She gets to her feet feeling strangely excited at the prospect of spending the rest of the day with him.
‘Ready.’
47
I decided that the oncoming baby was the cause of all our ills. I saw my mother getting fatter, the rest of us getting thinner. And I saw David fluffing out his tail feathers, preening and strutting. Every pound my mother gained, every time the baby kicked or wriggled, David developed another layer of sickening self-belief. I tried to keep hold of what Phin had told me the day we went to Kensington Market, about David being thrown out of the last home he tried to infiltrate and take control of. I tried to imagine the humiliation for him of being caught red-handed stealing from his hosts. I tried to remind myself that the man who’d turned up homeless and penniless on our doorstep four years earlier, was the same man swaggering now about my house like a puffed-up turkey.
I could not bear the thought of that baby coming into existence. I knew that David would use it to cement his role as the god of our warped little universe. If the baby didn’t come, my mother could stop eating all the time, and we’d be able to bring germs into the house again. And, more importantly, there’d be absolutely no reason whatsoever for us to have anything more to do with David Thomsen. There’d be nothing to connect us, nothing to link us.
I knew what I had to do and it does not cast me in a good light. But I was a child. I was desperate. I was trying to save us all.
The drugs were surprisingly easy to administer. I made sure to cook for my mother as much as possible. I made her herbal teas and vegetable juices. I laced everything I gave her with the things listed in the chapter in Justin’s book entitled ‘Natural Termination of Unwanted Pregnancies’. Tons of parsley, cinnamon, mugwort, sesame seeds, chamomile and evening primrose oil.
As I passed her a glass of juice she would stroke my hand and say, ‘You are being such a good boy, Henry. I feel very blessed to have you taking care of me.’ And I would flush a little and not reply because in some ways I was taking care of her. I was making sure that she didn’t get shackled to David for evermore. But in other ways I was not taking care of her in the least.
And then one day, when she was about five months pregnant and the baby was proper and real and had begun kicking and wriggling and moving about, my mother came downstairs and I heard her talking to Birdie in the kitchen and she said, ‘The baby has not moved. Not today at all.’
The consternation grew over the course of the day and I felt a terrible dark sickness in the pit of my belly, because I knew what was coming.

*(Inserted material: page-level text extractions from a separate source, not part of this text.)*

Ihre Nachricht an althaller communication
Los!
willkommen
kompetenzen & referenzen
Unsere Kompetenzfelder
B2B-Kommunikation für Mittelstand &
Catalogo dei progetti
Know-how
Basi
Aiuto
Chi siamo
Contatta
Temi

Of course no doctors were called, no trips to A & E were embarked upon. Apparently David Thomsen was a fully qualified gynaecologist on top of all his other myriad skills. He took charge of everything, sent people running off for towels and water and pointless homeopathic tinctures.
It took five days for the baby to come out after it had died.

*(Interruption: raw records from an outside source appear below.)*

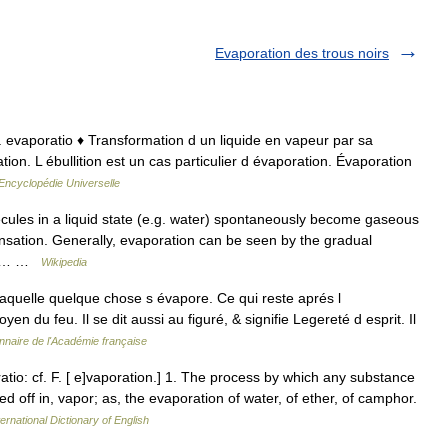
Evaporation des trous noirs
at. evaporatio ♦ Transformation d un liquide en vapeur par sa
tion. L ébullition est un cas particulier d évaporation. Évaporation
Encyclopédie Universelle
ules in a liquid state (e.g. water) spontaneously become gaseous
densation. Generally, evaporation can be seen by the gradual
o a… …
Wikipedia
laquelle quelque chose s évapore. Ce qui reste aprés l
yen du feu. Il se dit aussi au figuré, & signifie Legereté d esprit. Il
onnaire de l'Académie française
atio: cf. F. [ e]vaporation.] 1. The process by which any substance
ied off in, vapor; as, the evaporation of water, of ether, of camphor.
ernational Dictionary of English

My mother wailed for hours. She stayed in her room with David and Birdie and the baby, making noises that could be heard throughout the house. We four children huddled silently together in the attic room unable to properly process what had just happened. And then finally, much later that day, my mother brought the baby downstairs wrapped in a black shawl and David made a grave for the baby at the far end of the garden and the baby was buried in the dark of night with lit candles all around.
I sought out my father that night. I sat opposite him and I said, ‘Did you know that the baby died?’

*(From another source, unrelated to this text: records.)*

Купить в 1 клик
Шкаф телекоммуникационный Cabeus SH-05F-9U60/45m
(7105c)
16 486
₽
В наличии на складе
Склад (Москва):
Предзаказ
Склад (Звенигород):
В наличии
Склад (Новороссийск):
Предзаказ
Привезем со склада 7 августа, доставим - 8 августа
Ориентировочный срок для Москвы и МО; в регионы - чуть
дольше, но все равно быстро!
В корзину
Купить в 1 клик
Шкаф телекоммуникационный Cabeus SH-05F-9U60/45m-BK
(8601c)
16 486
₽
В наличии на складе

He turned and stared at me. I knew he wouldn’t answer the question because he couldn’t speak. But I thought there might be something in his eyes to let me know what he was thinking about the events of the day. But all I saw in his eyes was fear and sadness.
‘It was a little boy,’ I said. ‘They’re calling him Elijah. They’re burying him, now, in the back garden.’
He continued to stare at me.
‘It’s probably just as well, isn’t it? Don’t you think?’